Der radikal-demokratische Standpunkt der „Neuen Rheinischen Zeitung“ springt namentlich in ihrer auswärtigen Politik in die Augen. Ihre Losungen : aggressiver Krieg gegen Rußland, Herstellung eines unabhängigen Polens als eines Pufferstaates zwischen Rußland und Deutschland, Krieg mit Dänemark um Schleswig-Holstein, der Optimismus in bezug auf die ungarische Revolution, der unbarmherzige Haß gegenüber den Tschechen und andren slawischen Völkerschaften Österreichs – all dies kann nicht eigentlich sozialistische Arbeiterpolitik genannt werden, operierte vielmehr mit bürgerlichen Methoden der internationalen Politik.
Wenn es Tatsache ist, daß es bis auf den heutigen Tag eine klare, konsequente und bewußte auswärtige Politik des Sozialismus nicht gibt, vielmehr auf diesem Gebiete mehr als auf jedem andren teils reine Sympathiewillkür, teils alte Überlieferungen der bürgerlichen Demokratie herrschen, so ist es doppelt wichtig, was Mehring in seinem Schlußbande für die Erklärung und Beleuchtung der frühesten sozialistischen Kundgebungen auf dem Gebiete der äußeren Politik geleistet hat. Er bietet hier in gewissem Sinne die erste kritische Analyse der „Neuen Rheinischen Zeitung“.

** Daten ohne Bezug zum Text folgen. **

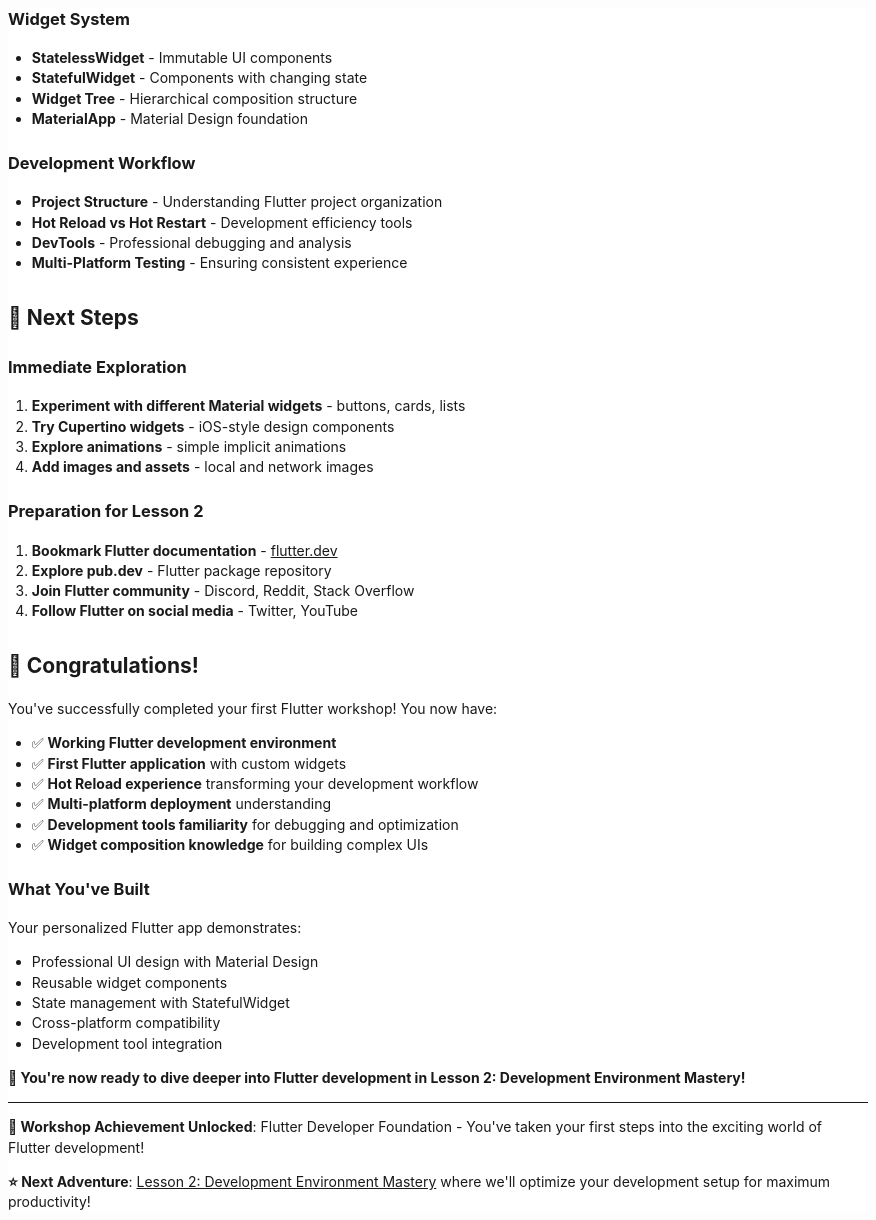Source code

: ### **Widget System**
- **StatelessWidget** - Immutable UI components
- **StatefulWidget** - Components with changing state
- **Widget Tree** - Hierarchical composition structure
- **MaterialApp** - Material Design foundation

### **Development Workflow**
- **Project Structure** - Understanding Flutter project organization
- **Hot Reload vs Hot Restart** - Development efficiency tools
- **DevTools** - Professional debugging and analysis
- **Multi-Platform Testing** - Ensuring consistent experience

## 🚀 **Next Steps**

### **Immediate Exploration**
1. **Experiment with different Material widgets** - buttons, cards, lists
2. **Try Cupertino widgets** - iOS-style design components
3. **Explore animations** - simple implicit animations
4. **Add images and assets** - local and network images

### **Preparation for Lesson 2**
1. **Bookmark Flutter documentation** - [flutter.dev](https://flutter.dev)
2. **Explore pub.dev** - Flutter package repository
3. **Join Flutter community** - Discord, Reddit, Stack Overflow
4. **Follow Flutter on social media** - Twitter, YouTube

## 🎉 **Congratulations!**

You've successfully completed your first Flutter workshop! You now have:

- ✅ **Working Flutter development environment**
- ✅ **First Flutter application** with custom widgets
- ✅ **Hot Reload experience** transforming your development workflow
- ✅ **Multi-platform deployment** understanding
- ✅ **Development tools familiarity** for debugging and optimization
- ✅ **Widget composition knowledge** for building complex UIs

### **What You've Built**
Your personalized Flutter app demonstrates:
- Professional UI design with Material Design
- Reusable widget components
- State management with StatefulWidget
- Cross-platform compatibility
- Development tool integration

**🚀 You're now ready to dive deeper into Flutter development in Lesson 2: Development Environment Mastery!**

---

**🎯 Workshop Achievement Unlocked**: Flutter Developer Foundation - You've taken your first steps into the exciting world of Flutter development! 

**⭐ Next Adventure**: [Lesson 2: Development Environment Mastery](../lesson_02/) where we'll optimize your development setup for maximum productivity!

Mancher ihrer Standpunkte ist seitdem von der internationalen Sozialdemokratie unter dem Drucke der veränderten Verhältnisse teils offen und formell, teils stillschweigend einer Revision unterzogen worden, wo aber immer dies geschehen, hebt Mehring sorgfältig den Umschwung hervor und führt ihn auf tatsächliche Verschiebungen zurück. So in bezug auf die slawischen Nationen, desgleichen in bezug auf die ungarische Revolution und namentlich in bezug auf die Polenfrage. Mehring greift in diesem letzten Falle tatsächlich zur eingehenden Würdigung eine Frage der internationalen Politik heraus, die rein methodologisch wohl die interessanteste, zugleich aus naheliegenden Gründen am wenigsten nach ihren tatsächlichen Zusammenhängen bekannte und endlich jetzt wieder bis zu einem gewissen Grade eine aktuelle ist. Der Schlußabsatz, in dem Mehring in knappen Worten die Ergebnisse der Verschiebungen in der Polenfrage seit den Zeiten der „Neuen Rheinischen Zeitung“ zusammenfaßt, kann sicher auch als ein Kommentar zu gewissen Erscheinungen aus der jüngsten Praxis der Parteibewegung dienen:
„So haben sich die herrschenden Klassen des ehemaligen Polens in allen drei Teilungsstaaten[1] mit den herrschenden Klassen dieser Staaten assimiliert. Sie haben die nationale Agitation gänzlich aufgegeben, die nur noch in einem Teile der polnischen Intelligenz und des polnischen Kleinbürger-
[1] Im Ergebnis der drei Teilungen Polens von 1772, 1793 und 1795 waren die Westgebiete an Preußen und Galizien samt Krakau an Österreich gegangen, das sogenannte Kongreßpolen bzw. „Königreich Polen” wurde auf dem Wiener Kongreß von 1815 in Personalunion mit Rußland verbunden. Nach dem niedergeschlagenen polnischen Aufstand von 1863 behandelten die zaristischen Behörden jedoch die annektierten polnischen Gebiete nicht mehr weiter als »Königreich«, sondern als bloße Provinzen, die sie administrativ aufspalteten. Die Bezeichnung „Polen“ wurde verboten und nur noch vom „Weichselland“ gesprochen. Zugleich wurde eine Politik der „Russifizierung“ verfolgt. – Im Ausland galt »Kongreßpolen« weiterhin als Synonym für den russisch besetzten Teil Polens. Rosa Luxemburg und Leo Jogiches hingegen zogen den Begriff vom 1867 aufgelösten »Königreich Polen« vor, der einerseits die Gleichberechtigung Polens gegenüber Rußland betonte, andererseits die Unabhängigkeit von den Signatarmächten des Wiener Kongresses – „Kongreßpolen“ – signalisierte. Dementsprechend nannten sie ihre 1893 gegründete Partei „Sozialdemokratie des Königreiches Polen“ (SDKP). 1900 wurde daraus die „Sozialdemokratie des Königreiches Polen und Litauens“ (SDKPiL).